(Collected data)
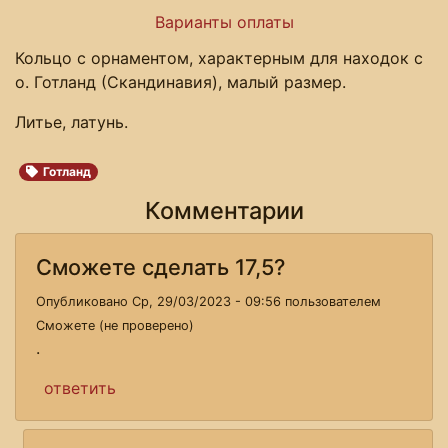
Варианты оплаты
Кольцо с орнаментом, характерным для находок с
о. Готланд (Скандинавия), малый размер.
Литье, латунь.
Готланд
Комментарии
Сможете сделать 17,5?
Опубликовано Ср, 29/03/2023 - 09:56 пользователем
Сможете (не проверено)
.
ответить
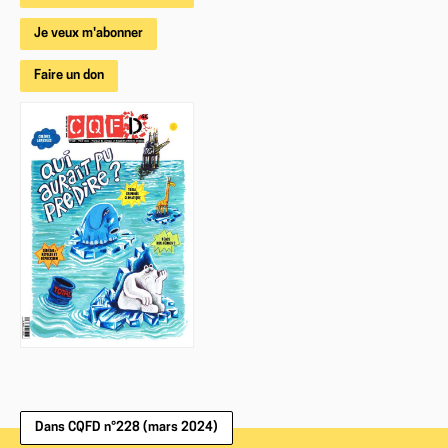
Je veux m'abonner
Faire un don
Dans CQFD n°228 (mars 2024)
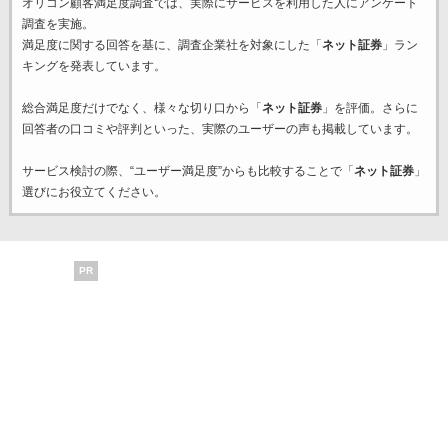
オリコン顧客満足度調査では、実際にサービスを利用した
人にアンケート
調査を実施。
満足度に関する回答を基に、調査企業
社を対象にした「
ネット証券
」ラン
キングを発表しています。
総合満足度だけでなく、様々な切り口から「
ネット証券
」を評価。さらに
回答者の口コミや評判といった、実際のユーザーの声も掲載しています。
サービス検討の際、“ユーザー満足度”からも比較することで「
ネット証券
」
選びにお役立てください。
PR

▶ [AIM OF THE EXERCISE]
Print all of the lines above without any changes, leaving out the pictures.

▶ [EXERCISE ANSWER]
Варианты оплаты
Кольцо с орнаментом, характерным для находок с
о. Готланд (Скандинавия), малый размер.
Литье, латунь.
Готланд
Комментарии
Сможете сделать 17,5?
Опубликовано Ср, 29/03/2023 - 09:56 пользователем
Сможете (не проверено)
.
ответить
Je veux m'abonner
Faire un don
Dans CQFD n°228 (mars 2024)
オリコン顧客満足度調査では、実際にサービスを利用した
人にアンケート
調査を実施。
満足度に関する回答を基に、調査企業
社を対象にした「
ネット証券
」ラン
キングを発表しています。
総合満足度だけでなく、様々な切り口から「
ネット証券
」を評価。さらに
回答者の口コミや評判といった、実際のユーザーの声も掲載しています。
サービス検討の際、“ユーザー満足度”からも比較することで「
ネット証券
」
選びにお役立てください。
PR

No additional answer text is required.